### WORK REQUEST 1
Print everything from "1pm-2pm: It takes" down to "success with them." in the excerpt about Vermont winemaking, keeping every word unchanged.

### EXERCISE TEXT
>>>>>

Despite Vermont’s “clean and green” image, Deirdre is the only commercial winemaker farming her grapes organically and biodynamically, an approach said by other winemakers in the state to be impossible. Not only has Deirdre proven them wrong, she and Caleb have also inadvertently become mentors to a new breed of eco-minded grape farmers eager to get their hands dirty. “We’re giving this generation the courage to make something different,” says Deirdre.

1pm-2pm: It takes all of lunch to thaw but Caleb’s hearty soup and crusty bread are the perfect remedy. As we eat, a bottle of Prosecco floats around the room; a red Burgundy follows suit, and then a Southern Italian blend. A sommelier first and foremost (she commands all aspects of the front of house at their Osteria), Deirdre doesn’t waste an opportunity to taste and share new wines. But unlike many “New World” winemakers who attempt to emulate the European wines they love most, Deirdre realizes her landscape compares to nowhere else in the wine world. She focuses instead on cold-hardy hybrid grape varieties that reflect their terroir with astonishing transparency. Her natural approach has likely never been applied to hybrids in Vermont before, yet Heekin suspects it’s exactly why she’s had such success with them.

<<<<<

### WORK REQUEST 2
Output every line of the chart entries below without any change, but leave out the pictures.

### SOURCE DATA

>>>>>

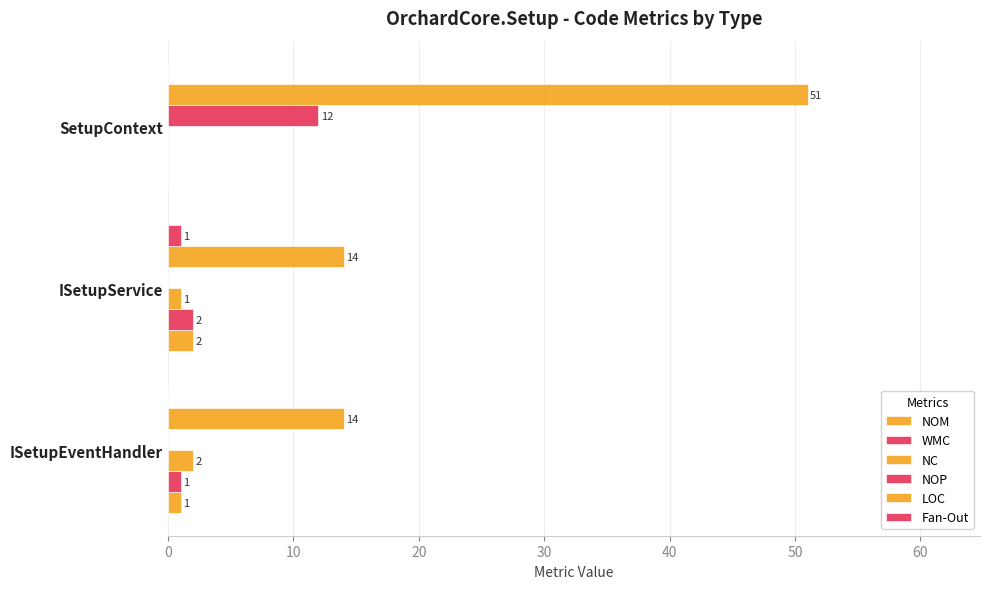

Reading left to right, extract all data points from this chart.

NOM: 1	2	0
WMC: 1	2	0
NC: 2	1	0
NOP: 0	0	12
LOC: 14	14	51
Fan-Out: 0	1	0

<<<<<

### TASK OUTPUT 1
1pm-2pm: It takes all of lunch to thaw but Caleb’s hearty soup and crusty bread are the perfect remedy. As we eat, a bottle of Prosecco floats around the room; a red Burgundy follows suit, and then a Southern Italian blend. A sommelier first and foremost (she commands all aspects of the front of house at their Osteria), Deirdre doesn’t waste an opportunity to taste and share new wines. But unlike many “New World” winemakers who attempt to emulate the European wines they love most, Deirdre realizes her landscape compares to nowhere else in the wine world. She focuses instead on cold-hardy hybrid grape varieties that reflect their terroir with astonishing transparency. Her natural approach has likely never been applied to hybrids in Vermont before, yet Heekin suspects it’s exactly why she’s had such success with them.

### TASK OUTPUT 2
Reading left to right, extract all data points from this chart.

NOM: 1	2	0
WMC: 1	2	0
NC: 2	1	0
NOP: 0	0	12
LOC: 14	14	51
Fan-Out: 0	1	0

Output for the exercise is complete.